You could take a look here for a detailed explanation.
It may also help to take a look at a trick used in plain C to implement some basic sort of exception handling. This entails using setjmp() and longjmp() in the following manner: the former saves the stack in order to mark the exception handler (like "catch"), while the latter is used to "throw" a value. The "thrown" value is seen as if it has been returned from a called function. The "try block" ends when setjmp() is called again or when the function returns.
This is defined in 15.1 Throwing an exception of the standard.
The throw creates a temporary object.
How the memory for this temporary object is allocated is unspecified.
After creation of the temporary object control is passed to the closest handler in the call stack. unwinding the stack between throw and catch point. As the stack is unwind any stack variables are destroyed in reverse order of creation.
Unless the exception is re-thrown the temporary is destroyed at the end of the handler where it was caught.
Note: If you catch by reference the reference will refer to the temporary, If you catch by value the temporary object is copied into the value (and thus requires a copy constructor).
Implementations may differ, but there are some basic ideas that follow from requirements.

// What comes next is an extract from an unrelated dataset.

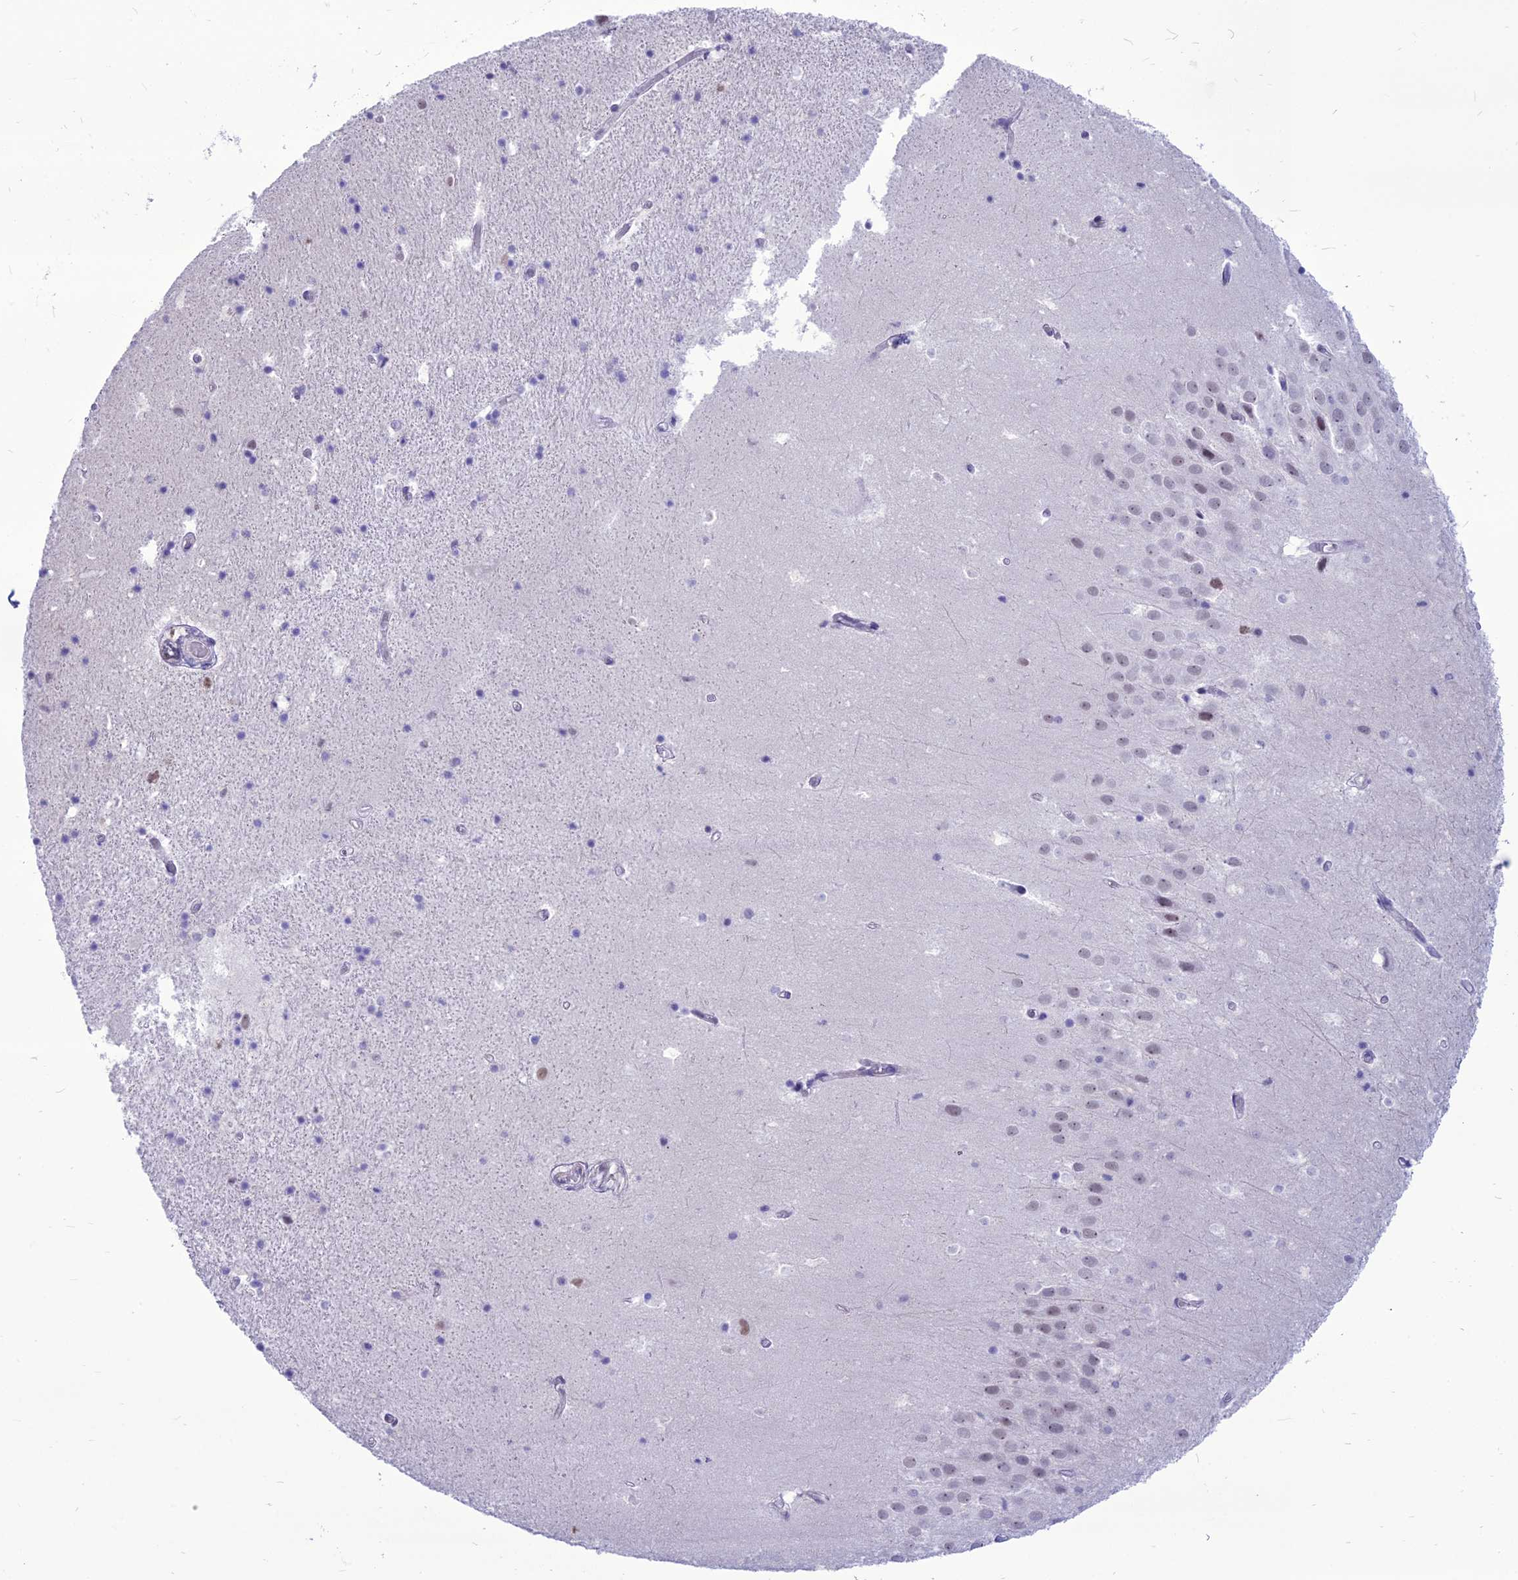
{"staining": {"intensity": "negative", "quantity": "none", "location": "none"}, "tissue": "hippocampus", "cell_type": "Glial cells", "image_type": "normal", "snomed": [{"axis": "morphology", "description": "Normal tissue, NOS"}, {"axis": "topography", "description": "Hippocampus"}], "caption": "The IHC photomicrograph has no significant expression in glial cells of hippocampus. (DAB (3,3'-diaminobenzidine) immunohistochemistry (IHC) visualized using brightfield microscopy, high magnification).", "gene": "DHX40", "patient": {"sex": "female", "age": 52}}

The exception object itself is an object created in one function, destroyed in a caller thereof. Hence, it's typically not feasible to create the object on the stack. On the other hand, many exception objects are not very big. Ergo, one can create e.g a 32 byte buffer and overflow to heap if a bigger exception object is actually needed.
As for the actual transfer of control, two strategies exist. One is to record enough information in the stack itself to unwind the stack. This is basically a list of destructors to run and exception handlers that might catch the exception. When an exception happens, run back the stack executing those destructors until you find a matching catch.
The second strategy moves this information into tables outside the stack. Now, when an exception occurs, the call stack is used to find out which scopes are entered but not exited. Those are then looked up in the static tables to determine where the thrown exception will be handled, and which destructors run in between. This means there is less exception overhead on the stack; return addresses are needed anyway. The tables are extra data, but the compiler can put them in a demand-loaded segment of the program.